■ Activity
When a line of the records below contains the string "lines", copy that whole line.

■ Exercise material
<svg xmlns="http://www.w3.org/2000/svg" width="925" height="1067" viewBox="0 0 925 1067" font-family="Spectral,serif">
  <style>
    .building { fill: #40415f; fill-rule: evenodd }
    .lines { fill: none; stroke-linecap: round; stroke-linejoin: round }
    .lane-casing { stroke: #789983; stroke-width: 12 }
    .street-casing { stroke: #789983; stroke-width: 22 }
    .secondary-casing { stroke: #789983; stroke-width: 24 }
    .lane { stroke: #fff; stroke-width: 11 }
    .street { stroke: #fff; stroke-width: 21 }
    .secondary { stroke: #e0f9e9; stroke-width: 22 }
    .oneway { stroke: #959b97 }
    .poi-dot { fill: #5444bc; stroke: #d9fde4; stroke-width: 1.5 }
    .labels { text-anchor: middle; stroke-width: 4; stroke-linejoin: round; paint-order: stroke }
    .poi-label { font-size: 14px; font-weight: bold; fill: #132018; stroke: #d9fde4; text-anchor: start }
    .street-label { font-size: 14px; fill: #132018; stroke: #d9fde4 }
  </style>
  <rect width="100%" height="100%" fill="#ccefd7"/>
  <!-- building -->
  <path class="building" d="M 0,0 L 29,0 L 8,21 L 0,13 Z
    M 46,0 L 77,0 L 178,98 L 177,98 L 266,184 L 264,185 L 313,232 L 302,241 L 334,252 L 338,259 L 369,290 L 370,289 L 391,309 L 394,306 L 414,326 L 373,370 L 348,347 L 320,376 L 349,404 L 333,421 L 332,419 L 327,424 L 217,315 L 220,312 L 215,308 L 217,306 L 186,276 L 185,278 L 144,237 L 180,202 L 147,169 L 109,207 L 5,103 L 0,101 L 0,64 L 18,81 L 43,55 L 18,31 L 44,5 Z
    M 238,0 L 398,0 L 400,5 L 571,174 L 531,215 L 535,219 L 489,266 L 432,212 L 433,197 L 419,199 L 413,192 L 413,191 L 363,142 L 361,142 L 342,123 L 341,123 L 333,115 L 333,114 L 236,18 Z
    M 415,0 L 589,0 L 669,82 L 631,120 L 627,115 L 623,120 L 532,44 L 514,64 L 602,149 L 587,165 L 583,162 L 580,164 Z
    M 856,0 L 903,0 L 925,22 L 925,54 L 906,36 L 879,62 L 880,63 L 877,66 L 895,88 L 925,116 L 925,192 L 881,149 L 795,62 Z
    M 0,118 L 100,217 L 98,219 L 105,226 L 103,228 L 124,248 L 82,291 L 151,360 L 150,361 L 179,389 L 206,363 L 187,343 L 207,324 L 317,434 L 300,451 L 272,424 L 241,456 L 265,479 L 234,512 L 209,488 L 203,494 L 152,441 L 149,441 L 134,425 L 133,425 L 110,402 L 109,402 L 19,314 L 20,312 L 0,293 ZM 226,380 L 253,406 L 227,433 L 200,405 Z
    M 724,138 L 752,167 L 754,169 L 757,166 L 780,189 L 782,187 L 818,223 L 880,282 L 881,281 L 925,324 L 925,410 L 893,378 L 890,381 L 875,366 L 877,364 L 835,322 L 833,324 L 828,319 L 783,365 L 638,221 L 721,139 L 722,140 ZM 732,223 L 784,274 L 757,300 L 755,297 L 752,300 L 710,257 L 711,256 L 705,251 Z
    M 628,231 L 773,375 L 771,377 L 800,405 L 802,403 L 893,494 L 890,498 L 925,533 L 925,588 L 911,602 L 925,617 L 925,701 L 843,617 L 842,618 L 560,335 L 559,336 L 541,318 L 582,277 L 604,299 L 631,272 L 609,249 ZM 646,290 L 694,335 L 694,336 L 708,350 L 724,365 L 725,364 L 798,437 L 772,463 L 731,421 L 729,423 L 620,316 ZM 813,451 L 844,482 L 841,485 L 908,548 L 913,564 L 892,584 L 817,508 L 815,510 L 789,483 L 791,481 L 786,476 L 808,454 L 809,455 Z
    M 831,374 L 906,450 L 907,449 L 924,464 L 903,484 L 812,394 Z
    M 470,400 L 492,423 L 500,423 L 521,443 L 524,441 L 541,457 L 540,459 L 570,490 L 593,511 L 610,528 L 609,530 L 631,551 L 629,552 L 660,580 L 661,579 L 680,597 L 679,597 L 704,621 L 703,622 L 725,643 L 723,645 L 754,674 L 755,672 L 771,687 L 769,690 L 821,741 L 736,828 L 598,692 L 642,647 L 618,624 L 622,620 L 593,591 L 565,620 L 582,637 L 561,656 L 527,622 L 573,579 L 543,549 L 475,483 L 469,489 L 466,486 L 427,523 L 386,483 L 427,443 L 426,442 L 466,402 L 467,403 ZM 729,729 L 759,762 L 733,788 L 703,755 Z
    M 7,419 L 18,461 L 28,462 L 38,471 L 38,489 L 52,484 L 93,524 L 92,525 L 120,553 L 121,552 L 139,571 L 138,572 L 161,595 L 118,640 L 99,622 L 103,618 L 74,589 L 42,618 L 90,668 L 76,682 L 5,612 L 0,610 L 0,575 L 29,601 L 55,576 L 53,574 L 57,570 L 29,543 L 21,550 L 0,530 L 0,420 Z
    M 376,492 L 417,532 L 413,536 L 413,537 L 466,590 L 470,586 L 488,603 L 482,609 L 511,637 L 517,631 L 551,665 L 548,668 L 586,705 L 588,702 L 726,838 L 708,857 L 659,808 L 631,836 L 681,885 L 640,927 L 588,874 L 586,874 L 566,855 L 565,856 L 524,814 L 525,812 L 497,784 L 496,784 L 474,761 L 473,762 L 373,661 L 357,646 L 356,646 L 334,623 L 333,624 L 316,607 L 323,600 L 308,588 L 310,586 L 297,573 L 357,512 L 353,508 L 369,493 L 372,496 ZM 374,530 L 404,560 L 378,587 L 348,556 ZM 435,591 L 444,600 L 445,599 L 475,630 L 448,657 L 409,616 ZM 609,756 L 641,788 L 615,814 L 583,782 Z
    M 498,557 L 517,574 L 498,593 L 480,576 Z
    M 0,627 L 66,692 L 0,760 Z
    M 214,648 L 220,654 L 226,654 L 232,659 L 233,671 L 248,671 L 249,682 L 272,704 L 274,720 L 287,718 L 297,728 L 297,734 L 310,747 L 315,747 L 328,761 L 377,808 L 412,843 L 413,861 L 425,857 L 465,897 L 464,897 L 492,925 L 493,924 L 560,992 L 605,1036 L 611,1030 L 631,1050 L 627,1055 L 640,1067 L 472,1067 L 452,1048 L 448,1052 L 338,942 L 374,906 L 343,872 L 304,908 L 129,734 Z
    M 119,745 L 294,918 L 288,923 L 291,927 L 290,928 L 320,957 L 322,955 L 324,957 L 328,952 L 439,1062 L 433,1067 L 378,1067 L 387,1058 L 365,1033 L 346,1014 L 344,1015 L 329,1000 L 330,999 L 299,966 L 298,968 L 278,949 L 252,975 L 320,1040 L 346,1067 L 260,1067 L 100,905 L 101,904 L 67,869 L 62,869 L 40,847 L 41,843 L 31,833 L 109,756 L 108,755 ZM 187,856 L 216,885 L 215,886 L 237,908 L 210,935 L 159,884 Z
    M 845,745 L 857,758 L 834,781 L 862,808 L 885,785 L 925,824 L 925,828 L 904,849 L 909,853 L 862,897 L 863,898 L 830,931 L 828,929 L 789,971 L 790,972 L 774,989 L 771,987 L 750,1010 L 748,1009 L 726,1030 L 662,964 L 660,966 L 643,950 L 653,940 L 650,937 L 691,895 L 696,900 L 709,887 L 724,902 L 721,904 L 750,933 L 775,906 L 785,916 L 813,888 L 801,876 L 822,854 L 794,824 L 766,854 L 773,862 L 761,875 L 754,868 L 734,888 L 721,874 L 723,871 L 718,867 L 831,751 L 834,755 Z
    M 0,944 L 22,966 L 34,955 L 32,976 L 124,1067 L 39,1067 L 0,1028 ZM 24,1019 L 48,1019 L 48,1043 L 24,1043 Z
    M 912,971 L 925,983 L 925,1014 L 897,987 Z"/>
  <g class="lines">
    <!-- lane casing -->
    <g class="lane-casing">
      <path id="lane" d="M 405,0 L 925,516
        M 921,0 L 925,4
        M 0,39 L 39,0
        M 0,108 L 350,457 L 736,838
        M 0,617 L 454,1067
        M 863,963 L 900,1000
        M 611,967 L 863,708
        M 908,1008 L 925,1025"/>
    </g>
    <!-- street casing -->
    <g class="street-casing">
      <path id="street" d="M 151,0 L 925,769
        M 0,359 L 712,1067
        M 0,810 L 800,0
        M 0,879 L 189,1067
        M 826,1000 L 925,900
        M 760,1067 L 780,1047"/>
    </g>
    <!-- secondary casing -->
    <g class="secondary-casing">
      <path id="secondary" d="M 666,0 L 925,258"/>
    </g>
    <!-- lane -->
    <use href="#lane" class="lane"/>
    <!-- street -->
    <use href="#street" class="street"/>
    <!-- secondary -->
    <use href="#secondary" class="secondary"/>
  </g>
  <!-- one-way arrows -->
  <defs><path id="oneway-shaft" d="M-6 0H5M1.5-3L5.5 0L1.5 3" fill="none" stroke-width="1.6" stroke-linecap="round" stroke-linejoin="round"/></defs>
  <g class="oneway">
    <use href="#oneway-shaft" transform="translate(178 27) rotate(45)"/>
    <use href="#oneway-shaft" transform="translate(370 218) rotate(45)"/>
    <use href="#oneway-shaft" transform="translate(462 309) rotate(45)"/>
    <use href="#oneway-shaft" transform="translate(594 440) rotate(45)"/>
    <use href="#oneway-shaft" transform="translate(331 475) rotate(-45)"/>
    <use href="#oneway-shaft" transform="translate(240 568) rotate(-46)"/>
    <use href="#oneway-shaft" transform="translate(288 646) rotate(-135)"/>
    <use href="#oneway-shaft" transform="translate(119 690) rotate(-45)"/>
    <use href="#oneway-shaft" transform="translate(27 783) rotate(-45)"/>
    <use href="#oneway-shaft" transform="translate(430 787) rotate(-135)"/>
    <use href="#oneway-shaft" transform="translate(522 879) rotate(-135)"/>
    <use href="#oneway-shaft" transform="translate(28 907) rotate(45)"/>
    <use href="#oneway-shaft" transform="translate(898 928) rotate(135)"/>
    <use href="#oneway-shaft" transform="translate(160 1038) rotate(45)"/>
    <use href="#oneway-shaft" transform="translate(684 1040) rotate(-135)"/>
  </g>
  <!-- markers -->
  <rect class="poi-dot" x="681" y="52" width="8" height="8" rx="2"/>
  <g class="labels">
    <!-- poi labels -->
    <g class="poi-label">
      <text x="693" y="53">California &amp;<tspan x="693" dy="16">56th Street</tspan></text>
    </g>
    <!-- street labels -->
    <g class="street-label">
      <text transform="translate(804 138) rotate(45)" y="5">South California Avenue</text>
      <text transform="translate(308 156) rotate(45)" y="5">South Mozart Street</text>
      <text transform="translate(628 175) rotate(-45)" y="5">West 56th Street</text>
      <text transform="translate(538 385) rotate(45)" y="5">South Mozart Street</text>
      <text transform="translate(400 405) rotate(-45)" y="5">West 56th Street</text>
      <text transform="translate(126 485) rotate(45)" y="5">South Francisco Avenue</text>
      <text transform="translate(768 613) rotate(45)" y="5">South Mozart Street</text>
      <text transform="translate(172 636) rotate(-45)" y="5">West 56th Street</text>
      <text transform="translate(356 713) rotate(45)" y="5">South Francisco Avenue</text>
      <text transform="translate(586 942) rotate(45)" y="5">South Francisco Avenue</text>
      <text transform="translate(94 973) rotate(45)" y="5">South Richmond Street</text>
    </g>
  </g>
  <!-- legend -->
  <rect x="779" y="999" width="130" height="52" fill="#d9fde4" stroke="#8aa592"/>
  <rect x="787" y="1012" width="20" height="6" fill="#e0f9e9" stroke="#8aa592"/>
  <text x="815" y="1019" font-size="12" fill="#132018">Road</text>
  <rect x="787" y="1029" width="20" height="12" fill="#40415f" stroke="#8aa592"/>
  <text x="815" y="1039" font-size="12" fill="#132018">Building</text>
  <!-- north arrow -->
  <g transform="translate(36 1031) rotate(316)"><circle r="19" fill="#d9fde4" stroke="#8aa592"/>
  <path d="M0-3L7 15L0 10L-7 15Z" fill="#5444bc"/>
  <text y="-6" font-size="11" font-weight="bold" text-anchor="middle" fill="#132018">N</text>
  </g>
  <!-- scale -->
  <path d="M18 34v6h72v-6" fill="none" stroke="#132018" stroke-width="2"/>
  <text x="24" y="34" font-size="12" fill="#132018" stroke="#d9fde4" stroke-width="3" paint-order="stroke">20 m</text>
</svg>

■ Worked solution
    .lines { fill: none; stroke-linecap: round; stroke-linejoin: round }
  <g class="lines">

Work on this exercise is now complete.